* _Requirement A_
In the Chern-Simons excerpt, what name is given to the last term in the action's variation under a gauge transformation?
* _Requirement B_
Carry on the Chern-Simons passage past its last sentence.

* _Excerpt provided_
Let me normalize the action as
$$S=\frac{k}{4\pi}\int\langle A\wedge dA + \frac{1}{3} A\wedge[A\wedge A]\rangle$$
for $\langle,\rangle$ being the Killing form. This coincides with your normalization for $SU(N)$.
Variation of the Chern-Simons action under a gauge transformation $g:M\rightarrow G$ is given by $$S\rightarrow S + \frac{k}{24\pi}\int_{g_*[M]} \langle\theta\wedge[\theta\wedge\theta]\rangle,$$ where $\theta\in\Omega^1(G;\mathfrak{g})$ is the Maurer-Cartan form (Proposition 2.3 in http://arxiv.org/abs/hep-th/9206021). The last term is also called the Wess-Zumino term. Therefore, $\exp(iS)$ is invariant if $$\frac{k}{24\pi}\int_{[C]} \langle\theta\wedge[\theta\wedge\theta]\rangle\in2\pi\mathbf{Z}$$ for $[C]$ the generator of $H_3(G;\mathbf{Z})$.

Saved data entries
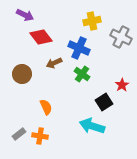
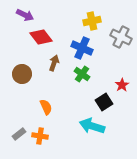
blue cross: moved 3 px right
brown arrow: rotated 133 degrees clockwise
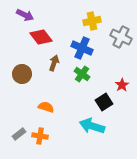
orange semicircle: rotated 49 degrees counterclockwise
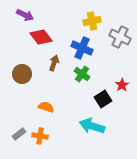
gray cross: moved 1 px left
black square: moved 1 px left, 3 px up
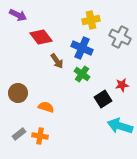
purple arrow: moved 7 px left
yellow cross: moved 1 px left, 1 px up
brown arrow: moved 3 px right, 2 px up; rotated 126 degrees clockwise
brown circle: moved 4 px left, 19 px down
red star: rotated 24 degrees clockwise
cyan arrow: moved 28 px right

* _Exercise response A_
The Wess-Zumino term.

* _Exercise response B_
For $G=SO(N)$, the homology is generated by $SO(3)\subset SO(N)$, and that term can be computed as follows. As you say, $$\frac{1}{24\pi}\int_{SU(2)} \langle\theta\wedge[\theta\wedge\theta]\rangle=2\pi,$$ but $SU(2)\rightarrow SO(3)$ is a 2:1 local diffeomorphism, so
$$\frac{1}{24\pi}\int_{SO(3)} \langle\theta\wedge[\theta\wedge\theta]\rangle=\pi.$$
Therefore, the level $k$ in this case has to be even. See also appendix 15.A in the conformal field theory book by Di Francesco, Mathieu and Senechal.
As you say yourself, indeed every connection on a bundle is locally given by a Lie algebra valued 1-form and in general only locally.
Let's say this more in detail: for $X$ any manifold, a $G$-principal connection on it is (in "Cech data"):
a choice of good open cover $\{U_i \to X\}$;
on each patch a 1-form $A_i \in \Omega^1(U_i)\otimes \mathfrak{g}$;
on each double intersection of patches a gauge transformation function $g_{i j} \in C^\infty(U_i \cap U_j, G)$
such that
on each double intersectin $U_i \cap U_j$ we have the equation $A_j = g_{i j}^{-1} A g_{i j} + g_{i j}^{-1} \mathbf{d} g_{i j}$
on each triple intersection $U_i \cap U_j \cap U_k$ we have the equation $g_{i j} g_{j k} = g_{i k}$.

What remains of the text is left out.